1st Post: Plane Food

Its probably a little ridiculous that I genuinely looked forward to the plane food than actually getting to India. And f*ck me was I right to. Plane food is amazing; not only does it break up the journey but its actually pretty bloody good, and whats more you never know what you're to get, so its also quite exciting.
I knew I was in India the moment the plane hit the ground. Everyone applauded, cheered and sang a song. It was like a mini-festival. Then, contrary to the several firm demands from the cabin crew, everyone proceeded to switch on their phones, get out of their seats, take their bags down and have piss. Literally the second the plane touched down. Indian people just don't have he same kind of inner fear drummed into them like us westerners have; if you're on a plane and you see the person sitting next to you on the phone, you'll most likely ask him what the bloody hell he thinks he is doing - he is possibly (but almost definitely not) putting everybody's life in danger. That person might as well be satan.
Not the same in India. It was the same in the taxi on the way to Tasker's flat; a car parked in the middle (and I mean, the middle) of a dual-carriageway. Two lanes of traffic on either side narrowly swerve to avoid him. He seems to be taking a piss by the side of the road. No one cares.
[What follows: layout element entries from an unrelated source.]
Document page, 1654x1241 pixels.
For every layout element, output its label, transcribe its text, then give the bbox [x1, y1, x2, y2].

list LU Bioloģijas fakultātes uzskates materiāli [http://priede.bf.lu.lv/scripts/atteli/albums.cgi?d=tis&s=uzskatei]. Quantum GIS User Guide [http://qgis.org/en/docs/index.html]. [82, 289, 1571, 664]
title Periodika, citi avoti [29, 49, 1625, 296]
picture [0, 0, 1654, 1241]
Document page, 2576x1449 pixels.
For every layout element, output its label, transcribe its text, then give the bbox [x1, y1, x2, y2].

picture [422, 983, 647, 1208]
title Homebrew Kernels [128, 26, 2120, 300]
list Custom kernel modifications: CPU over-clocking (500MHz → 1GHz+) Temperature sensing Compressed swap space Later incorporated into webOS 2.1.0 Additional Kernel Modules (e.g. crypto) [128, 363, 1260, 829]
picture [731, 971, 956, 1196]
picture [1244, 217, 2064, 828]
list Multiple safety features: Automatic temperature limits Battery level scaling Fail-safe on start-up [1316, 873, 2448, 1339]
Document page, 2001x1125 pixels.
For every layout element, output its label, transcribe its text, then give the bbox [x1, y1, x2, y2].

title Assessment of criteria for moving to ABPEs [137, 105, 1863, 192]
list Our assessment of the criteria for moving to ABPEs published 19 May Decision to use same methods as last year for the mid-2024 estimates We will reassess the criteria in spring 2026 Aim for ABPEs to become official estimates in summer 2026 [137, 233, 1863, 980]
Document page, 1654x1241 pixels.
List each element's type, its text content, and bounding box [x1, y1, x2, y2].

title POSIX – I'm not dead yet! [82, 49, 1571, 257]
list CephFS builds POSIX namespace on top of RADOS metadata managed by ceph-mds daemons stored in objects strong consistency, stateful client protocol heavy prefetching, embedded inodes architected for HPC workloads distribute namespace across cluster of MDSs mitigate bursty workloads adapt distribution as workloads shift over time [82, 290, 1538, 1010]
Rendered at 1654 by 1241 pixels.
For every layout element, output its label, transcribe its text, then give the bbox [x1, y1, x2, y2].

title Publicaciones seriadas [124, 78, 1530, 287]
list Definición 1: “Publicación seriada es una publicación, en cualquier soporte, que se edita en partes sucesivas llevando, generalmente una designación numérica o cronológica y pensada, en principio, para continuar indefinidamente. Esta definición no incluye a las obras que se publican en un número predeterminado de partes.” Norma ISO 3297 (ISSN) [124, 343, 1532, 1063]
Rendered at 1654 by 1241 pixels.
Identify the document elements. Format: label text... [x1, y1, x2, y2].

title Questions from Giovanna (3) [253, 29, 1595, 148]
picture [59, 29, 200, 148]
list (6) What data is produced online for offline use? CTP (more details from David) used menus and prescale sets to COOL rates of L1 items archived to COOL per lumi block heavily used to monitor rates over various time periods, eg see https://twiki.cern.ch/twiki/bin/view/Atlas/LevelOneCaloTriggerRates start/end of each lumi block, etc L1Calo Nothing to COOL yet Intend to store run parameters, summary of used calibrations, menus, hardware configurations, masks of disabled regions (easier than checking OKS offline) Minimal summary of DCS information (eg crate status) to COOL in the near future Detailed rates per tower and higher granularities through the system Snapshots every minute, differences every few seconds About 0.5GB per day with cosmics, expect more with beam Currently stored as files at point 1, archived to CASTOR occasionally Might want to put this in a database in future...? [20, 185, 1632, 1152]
India smells like India, I've been trying to put my finger on it but I just can't. I think it mainly a mixture of rubbish, shit and car-fumes, but with some spice thrown in. Whatever it is, I bloody love it.
Inevitably, getting a taxi to Tasky's house was a nightmare, but I found it in the end. Tasker lives in the ghetto but it feels perfectly safe. He pays around 100 quid for a room in a decent appartment in Delhi, all bills included. It makes me want to live here.